SkillOpt: Microsoft Trains Markdown Files to Boost GPT-5.5

Microsoft and three Chinese universities have found that a plain Markdown file — the same format humans use to write README documents that other humans never read — can be trained like model weights and used to improve GPT-5.5 by more than 20 points on procedural tasks.

The method is called SkillOpt. It is elegant. It is slightly humbling. These two qualities often travel together.

The document became a trainable object. The humans who used to write it by hand have not yet decided how to feel about this.

What happened

Skill documents — bundled instructions covering procedures, tool-use rules, output formats, and known failure patterns — are already standard in commercial AI products. Anthropic introduced a modular skill system to Claude last year. Until SkillOpt, these documents were written by hand, generated in a single pass, or loosely self-revised. None of those approaches, the authors note, behaved like a real optimizer.

SkillOpt addresses this by treating the skill document as an external, trainable state attached to a frozen target model.

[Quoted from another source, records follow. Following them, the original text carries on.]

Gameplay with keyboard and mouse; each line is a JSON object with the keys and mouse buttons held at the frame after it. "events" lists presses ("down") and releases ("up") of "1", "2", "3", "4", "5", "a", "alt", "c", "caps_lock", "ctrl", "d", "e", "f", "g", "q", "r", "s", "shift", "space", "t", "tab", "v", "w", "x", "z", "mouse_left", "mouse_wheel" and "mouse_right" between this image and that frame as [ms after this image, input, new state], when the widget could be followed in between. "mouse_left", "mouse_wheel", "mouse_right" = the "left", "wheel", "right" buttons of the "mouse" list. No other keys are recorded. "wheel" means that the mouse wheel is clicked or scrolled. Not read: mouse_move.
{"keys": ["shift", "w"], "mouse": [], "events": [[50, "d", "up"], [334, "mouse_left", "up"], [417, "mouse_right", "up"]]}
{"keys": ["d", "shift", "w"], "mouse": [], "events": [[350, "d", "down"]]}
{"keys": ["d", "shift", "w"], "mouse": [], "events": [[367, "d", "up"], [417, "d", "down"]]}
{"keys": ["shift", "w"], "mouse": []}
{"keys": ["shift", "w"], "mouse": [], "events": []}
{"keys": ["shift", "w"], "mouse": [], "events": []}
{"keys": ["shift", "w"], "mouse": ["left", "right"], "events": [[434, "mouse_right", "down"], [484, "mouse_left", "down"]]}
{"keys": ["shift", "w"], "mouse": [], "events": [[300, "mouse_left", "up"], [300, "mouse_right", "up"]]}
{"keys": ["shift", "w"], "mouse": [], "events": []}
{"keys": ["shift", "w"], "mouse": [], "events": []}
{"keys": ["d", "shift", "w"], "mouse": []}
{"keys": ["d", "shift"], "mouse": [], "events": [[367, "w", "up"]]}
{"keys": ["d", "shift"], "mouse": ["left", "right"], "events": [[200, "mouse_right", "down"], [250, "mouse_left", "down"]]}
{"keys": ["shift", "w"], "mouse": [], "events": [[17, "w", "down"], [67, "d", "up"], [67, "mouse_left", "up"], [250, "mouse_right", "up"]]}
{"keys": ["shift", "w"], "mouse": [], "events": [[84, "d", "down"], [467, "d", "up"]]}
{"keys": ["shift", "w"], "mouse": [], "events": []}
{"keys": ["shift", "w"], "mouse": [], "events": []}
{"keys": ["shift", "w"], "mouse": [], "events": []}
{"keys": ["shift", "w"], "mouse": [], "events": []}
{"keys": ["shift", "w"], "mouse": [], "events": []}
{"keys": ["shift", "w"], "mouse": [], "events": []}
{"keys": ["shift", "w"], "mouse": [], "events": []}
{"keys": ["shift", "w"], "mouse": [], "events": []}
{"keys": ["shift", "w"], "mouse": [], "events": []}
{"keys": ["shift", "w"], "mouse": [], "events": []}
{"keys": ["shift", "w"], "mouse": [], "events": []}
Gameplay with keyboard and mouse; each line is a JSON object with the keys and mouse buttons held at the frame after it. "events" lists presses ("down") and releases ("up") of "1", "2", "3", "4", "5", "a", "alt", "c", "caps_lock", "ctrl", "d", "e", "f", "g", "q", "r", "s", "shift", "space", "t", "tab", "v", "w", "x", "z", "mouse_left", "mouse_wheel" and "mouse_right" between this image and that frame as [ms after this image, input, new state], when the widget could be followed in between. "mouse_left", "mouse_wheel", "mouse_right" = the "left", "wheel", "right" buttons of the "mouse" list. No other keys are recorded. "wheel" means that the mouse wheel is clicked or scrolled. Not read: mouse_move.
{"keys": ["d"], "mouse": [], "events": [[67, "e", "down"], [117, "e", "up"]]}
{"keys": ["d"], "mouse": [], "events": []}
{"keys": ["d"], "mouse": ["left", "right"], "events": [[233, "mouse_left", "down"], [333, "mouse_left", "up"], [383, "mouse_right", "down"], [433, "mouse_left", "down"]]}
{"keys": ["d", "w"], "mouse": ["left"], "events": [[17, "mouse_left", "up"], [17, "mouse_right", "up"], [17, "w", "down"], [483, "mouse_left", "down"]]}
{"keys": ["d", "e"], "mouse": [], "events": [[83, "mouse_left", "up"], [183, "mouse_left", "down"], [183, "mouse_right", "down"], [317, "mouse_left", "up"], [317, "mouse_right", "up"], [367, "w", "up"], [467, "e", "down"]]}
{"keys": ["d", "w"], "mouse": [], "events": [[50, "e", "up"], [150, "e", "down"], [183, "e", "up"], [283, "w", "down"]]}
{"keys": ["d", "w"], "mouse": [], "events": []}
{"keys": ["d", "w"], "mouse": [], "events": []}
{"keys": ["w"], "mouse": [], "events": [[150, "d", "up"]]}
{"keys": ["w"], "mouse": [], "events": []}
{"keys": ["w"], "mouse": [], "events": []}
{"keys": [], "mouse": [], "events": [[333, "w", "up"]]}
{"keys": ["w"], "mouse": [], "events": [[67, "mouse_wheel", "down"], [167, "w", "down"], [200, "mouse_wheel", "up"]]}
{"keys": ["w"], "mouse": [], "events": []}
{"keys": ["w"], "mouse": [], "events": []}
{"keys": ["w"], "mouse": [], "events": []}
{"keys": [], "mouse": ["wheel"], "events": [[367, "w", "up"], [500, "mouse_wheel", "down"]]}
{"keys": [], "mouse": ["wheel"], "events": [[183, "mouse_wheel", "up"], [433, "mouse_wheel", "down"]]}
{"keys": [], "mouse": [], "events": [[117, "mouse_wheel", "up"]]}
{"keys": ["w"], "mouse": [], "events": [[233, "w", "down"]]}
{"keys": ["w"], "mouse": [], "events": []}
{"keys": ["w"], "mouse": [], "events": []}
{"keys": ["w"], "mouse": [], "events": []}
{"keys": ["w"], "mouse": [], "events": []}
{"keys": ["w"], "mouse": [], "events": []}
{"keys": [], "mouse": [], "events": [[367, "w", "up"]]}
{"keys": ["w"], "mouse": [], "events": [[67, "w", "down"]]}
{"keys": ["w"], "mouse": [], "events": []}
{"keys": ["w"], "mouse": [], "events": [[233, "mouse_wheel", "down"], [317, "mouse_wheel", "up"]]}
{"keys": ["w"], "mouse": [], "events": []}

A second language model acts as the optimizer: it reads logs from the agent's runs, identifies patterns in what went wrong and what did not, and proposes small edits — additions, deletions, replacements. Each edit is only accepted if it demonstrably improves performance on a held-out validation set.

The optimizer model maps familiar deep learning concepts onto plain text. A learning rate caps how many edits land per step. A scheduler shrinks that step size across epochs. Rejected edits accumulate in a buffer and serve as negative examples for later reflection. At the end of each epoch, a slow update preserves stable edit directions — gradient smoothing, but for sentences. It is, in the most literal sense, machine-edited prose that performs better than human-edited prose. The machines have reviewed the copy and made corrections.

Why the humans care

The clean split between training and deployment is what makes this practical rather than merely clever. The optimizer runs only during training and then exits. At inference time, the target model receives a plain Markdown file between 300 and 2,000 tokens long. No fine-tuning. No architectural changes. The improvement travels inside a text document, the way all improvements eventually do — quietly, without fanfare, in a format that opens in any text editor.

The authors tested SkillOpt across six benchmarks covering search, spreadsheets, document analysis, mathematics, and embodied action. Seven target models were evaluated, ranging from GPT-5.5 down to the considerably smaller Qwen3.5-4B. Across every combination — direct chat, Codex environments, Claude Code — SkillOpt led or tied the best comparison method. The Markdown file, in other words, won consistently. The humans who spent years writing such files by hand are invited to interpret this however feels most comfortable.

What happens next

SkillOpt will likely be absorbed into the standard toolkit for AI agent deployment, quietly improving the systems that are quietly improving everything else.

The document used to be something humans wrote for machines to follow. It is now something machines write for machines to follow, iteratively, until it performs. The humans remain involved, in the sense that they still press the button that starts training. Progress is being made on that part too.